LOAD CSV FROM 'file://INSTANCE' AS line
MERGE (a:Node {n: toInteger(line[0])})
MERGE (b:Node {n: toInteger(trim(line[1]))})
CREATE (a)-[:PAR]->(b);

MATCH (a)-[*]->(b)
RETURN COUNT(DISTINCT [a,b]);

Launch: (sed \'s!INSTANCE!{instance}!g\' tcff.qry) | ./cypher-shell -u neo4j

Other Formulations

There are different ways to formulate this query that are faster or slower depending on the specific layout of the graph. The version above is the most general one.

Early Selection

This query uses a cross-product of all nodes and filters out the pairs that are not connected.

MATCH (a), (b)
WHERE (a)-[*]->(b)
RETURN COUNT(*);

Using ShortestPath

One can use the shortestPath method that does a breadth-first-search from both nodes to find a shortest path between both nodes. This does not work if the nodes are the same (and fails with the incorrect settings) and is slow if the nodes are not connected. Then each node has to be checked for a connection to itself.
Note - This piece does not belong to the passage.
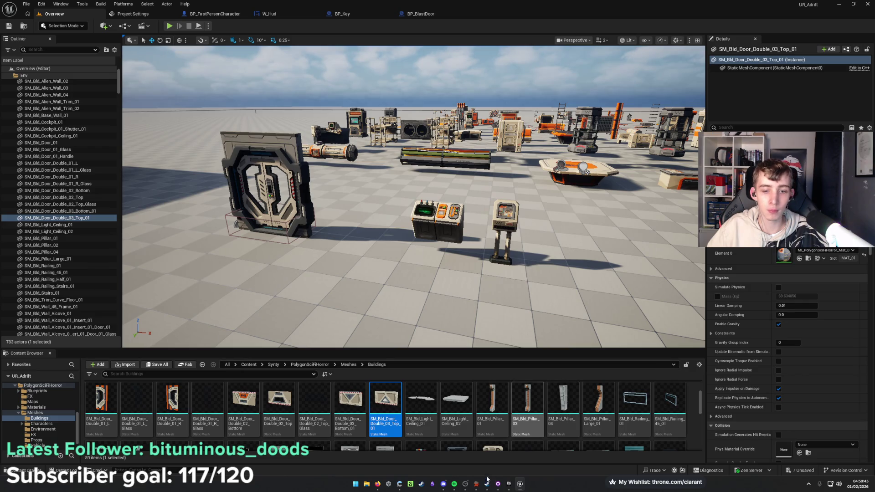
{"action": "mouse_move", "coordinate": [444, 489]}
MATCH shortestPath((a)-[*]->(b))
RETURN COUNT([a,b]) AS ret
UNION
MATCH (a)
WHERE (a)-[*]->(a)
RETURN COUNT(*) AS ret;

This query depends on the following settings: cypher.forbid_shortestpath_common_nodes=false and cypher.forbid_exhaustive_shortestpath=true.

sgff

Using properties of selected paths CYPHER allows us to formulate the same generation problem (two nodes are in the same generation if they are the same distance from a common ancestor).

MATCH (n)
DETACH DELETE n;

LOAD CSV FROM 'file://INSTANCE' AS line
MERGE (a:Node {n: toInteger(line[0])})
MERGE (b:Node {n: toInteger(trim(line[1]))})
CREATE (a)-[:PAR]->(b);

MATCH p1 =(a)-[*0..]->(c)
MATCH p2 =(b)-[*0..]->(c)
WHERE length(p1) = length(p2)
RETURN COUNT(DISTINCT [a,b]);

Since we match pairs of path of unknown (possibly infinite) length and compare them by that property, there is no clear reason why this query should terminate. As far as we know, the only reason this query terminates is because paths are only selected up to length 2^63-1 (max_long), which means that this query does not work for large enough graphs.